**PROBLEM DESCRIPTION**: Reproduce the text of each item below verbatim, omitting the pictures from your answer.

━━ DATA SHOWN ━━

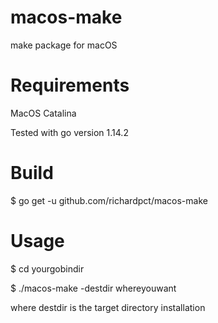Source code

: # macos-make
make package for macOS

# Requirements
MacOS Catalina

Tested with go version 1.14.2

# Build
$ go get -u github.com/richardpct/macos-make

# Usage
$ cd yourgobindir

$ ./macos-make -destdir whereyouwant

where destdir is the target directory installation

━━━

**ANSWER TO THE PROBLEM**:
Source code

: # macos-make
make package for macOS

# Requirements
MacOS Catalina

Tested with go version 1.14.2

# Build
$ go get -u github.com/richardpct/macos-make

# Usage
$ cd yourgobindir

$ ./macos-make -destdir whereyouwant

where destdir is the target directory installation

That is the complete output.